En sus manos, Rocío Bastidas sostiene una rosa naranja. El cabello cano, recogido en una cola, la hace ver como una abuela apacible. Pero cuando los descendientes de Eloy Alfaro y sus lugartenientes dejan el penal García Moreno, ella también grita: “¡Alfaro vive carajo, vivan los generales libres!”.
La mujer de 57 años es bióloga y es parte de la Red de Asambleas Territoriales de Quito, formada por vecinos de barrios como La Floresta, Carcelén, Villa Flora, tras la caída de Lucio Gutiérrez, en 2005. Ella acompaña a uno de sus miembros: Eloy Alfaro Reyes, tataranieto del Viejo Luchador.
Ayer, después de 100 años de silencio y silenciados, -dice Alfaro Reyes, sobre una tarima-, estamos aquí para recordar lo que pasó en este lugar y lo que ha pasado: “Impunidad, silencio, desmemoria y olvido de la historia”. Lo escuchan estudiantes de colegios laicos como el Mejía, Manuela Cañizares, Juan Montalvo, Militar…

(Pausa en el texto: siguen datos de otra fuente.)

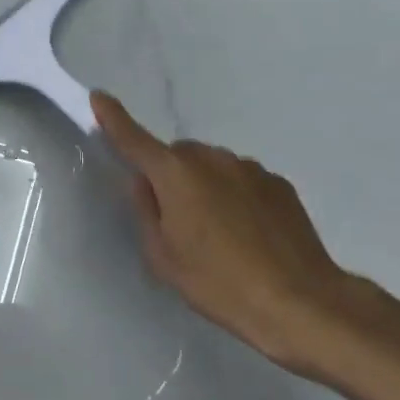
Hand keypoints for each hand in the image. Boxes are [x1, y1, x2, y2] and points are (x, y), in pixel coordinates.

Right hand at [92, 92, 360, 376]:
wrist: (299, 301)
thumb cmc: (218, 283)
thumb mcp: (163, 257)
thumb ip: (146, 212)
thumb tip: (144, 183)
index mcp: (176, 175)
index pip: (135, 140)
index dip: (114, 119)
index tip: (99, 97)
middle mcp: (213, 159)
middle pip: (178, 155)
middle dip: (170, 175)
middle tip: (175, 219)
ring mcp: (250, 169)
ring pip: (212, 167)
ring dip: (204, 186)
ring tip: (216, 233)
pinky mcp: (278, 184)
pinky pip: (241, 180)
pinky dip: (234, 196)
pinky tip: (246, 235)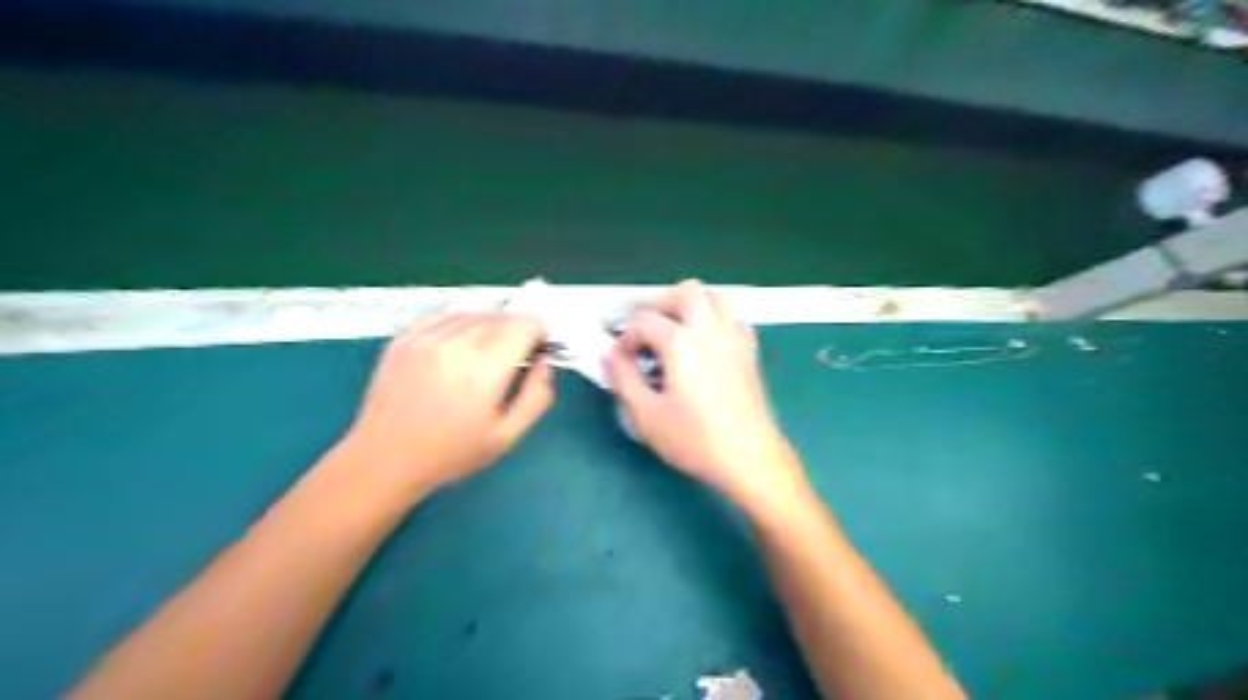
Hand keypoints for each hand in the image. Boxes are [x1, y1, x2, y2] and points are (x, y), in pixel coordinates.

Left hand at [340, 316, 554, 500]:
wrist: (385, 459)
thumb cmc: (452, 453)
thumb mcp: (508, 436)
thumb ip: (537, 395)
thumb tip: (545, 362)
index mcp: (486, 369)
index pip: (526, 323)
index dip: (538, 334)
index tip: (535, 352)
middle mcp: (457, 343)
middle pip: (503, 316)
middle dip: (516, 332)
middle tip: (511, 360)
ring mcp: (427, 337)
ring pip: (475, 313)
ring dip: (490, 327)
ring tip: (483, 356)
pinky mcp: (405, 337)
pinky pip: (445, 315)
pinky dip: (461, 324)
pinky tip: (459, 346)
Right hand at [607, 282, 803, 507]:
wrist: (749, 457)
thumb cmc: (695, 439)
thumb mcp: (646, 416)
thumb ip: (623, 379)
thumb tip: (610, 356)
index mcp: (681, 342)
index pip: (643, 320)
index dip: (625, 338)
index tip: (622, 362)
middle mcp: (709, 329)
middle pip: (685, 292)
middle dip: (661, 305)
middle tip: (648, 333)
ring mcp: (734, 337)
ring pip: (714, 297)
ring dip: (691, 306)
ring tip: (676, 332)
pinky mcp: (750, 351)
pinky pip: (732, 319)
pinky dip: (715, 321)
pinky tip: (705, 347)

Ellos, uniformados con instrumentos de las bandas de paz, bastones y pasos marciales, ponen otro ritmo en San Roque.
En el barrio, usualmente, la gente se mueve apurada los sábados. Hay cargadores entrando y saliendo del mercado, compradores con fundas o canastos.

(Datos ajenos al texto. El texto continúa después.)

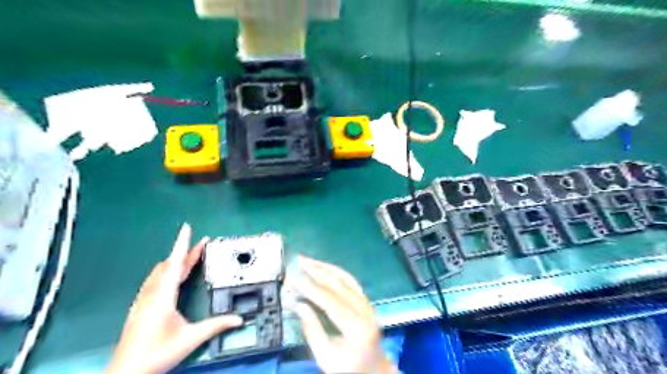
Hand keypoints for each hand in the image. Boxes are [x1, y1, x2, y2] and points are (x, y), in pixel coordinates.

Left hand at [103, 223, 241, 372]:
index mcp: (164, 296)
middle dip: (186, 252)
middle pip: (170, 265)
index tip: (187, 228)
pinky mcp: (140, 307)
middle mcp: (152, 293)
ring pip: (160, 272)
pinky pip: (155, 280)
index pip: (175, 263)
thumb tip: (239, 319)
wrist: (127, 373)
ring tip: (190, 257)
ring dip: (175, 261)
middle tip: (202, 244)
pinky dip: (167, 271)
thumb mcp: (191, 338)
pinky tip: (171, 277)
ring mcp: (143, 300)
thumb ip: (216, 325)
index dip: (182, 244)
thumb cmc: (158, 354)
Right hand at [288, 255, 400, 373]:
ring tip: (309, 260)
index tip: (293, 279)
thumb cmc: (348, 368)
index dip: (310, 288)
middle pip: (338, 285)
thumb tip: (297, 303)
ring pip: (346, 279)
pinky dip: (337, 272)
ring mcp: (367, 304)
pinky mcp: (366, 301)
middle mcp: (364, 310)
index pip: (330, 301)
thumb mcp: (325, 356)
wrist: (374, 371)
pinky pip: (352, 281)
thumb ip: (312, 329)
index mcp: (356, 327)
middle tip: (299, 260)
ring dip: (326, 267)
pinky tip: (325, 267)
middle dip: (317, 271)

Pero ayer se vio también a vendedores de agua fría en botella y gorras y a herederos de viejos oficios de la zona: sastres, carniceros. Jorge Rivadeneira sostiene una cuchara en la boca, en la que hace bailar un trompo, como los que aún fabrica. Todos miran pasar a una especie de cortejo fúnebre, que avanza por la ruta en la que hace 100 años se arrastró al líder de la Revolución Alfarista.
Gabriela Vargas, de 17 años, hace la calle de honor a los caminantes, con más colegiales del Militar Eloy Alfaro. Observa una bandera verde, de Alianza País, y a un señor avivando a Rafael Correa.
“Esto no tiene que ver con Correa, es un homenaje a lo que hizo Alfaro, no a lo que está haciendo el actual Presidente”, comenta.
Cerca, Guadalupe Sandoval, quevedeña de 56 años, aprieta con sus dos manos los barrotes de la puerta principal del penal. Los sacude como si estuviera presa, pero está en la calle. Es profesora del Hipatia Cárdenas. Su abuelo Moisés era ahijado de don Eloy. “Siempre les digo a mis alumnas que sin él ninguna de nosotras habría pasado por un aula”.
Afuera también celebra Sergio Salvador, de 40 años, masón de la Logia Voltaire N° 7. Celebra porque por primera vez los acompañan mujeres a esta cárcel.
Dentro del penal, Miriam Castillo, guía penitenciaria desde hace 20 de sus 55 años, deja de lado las formas. Le pide caminar junto a ella al actor Miguel García (59), quien personifica a Alfaro, mientras alguien más los filma.
“Me dio la idea de que estaba vivo”, dice, y descarta que los 33 presos alojados en el pabellón E, tengan siempre presente que son vecinos de la celda museo en la que se asesinó a Alfaro. Cree que los privados de la libertad tienen otras preocupaciones y tristezas.
La celda museo mide unos 4 por 2 metros, para llegar a ella hay que subir 18 gradas y dar antes unos 30 pasos. En el sitio apenas hay espacio para el busto de Alfaro, un banderín y dos placas, en su homenaje, dejadas por egresados del Mejía; un pedestal con un libro para que los visitantes dejen su huella, desde 1937.
Ayer, los descendientes de Alfaro y de sus compañeros Manuel Serrano, Medardo y Flavio Alfaro, Ulpiano Páez y el periodista Luciano Coral llevaron fotografías a la celda. En un acto simbólico las colocaron en una de las paredes y luego las sacaron del lugar, para liberar el espíritu de sus muertos. “¡Se ve se siente, Alfaro vive carajo, vivan los generales libres, viva!”, grita la multitud afuera del Penal.
Rocío Bastidas sigue en la calle, se protege del sol cubriéndose la cabeza con un abrigo. Dice que buscar culpables o estigmatizarlos es intrascendente. “La historia los ha juzgado… No es posible que quieran apoderarse de un símbolo en años electorales”.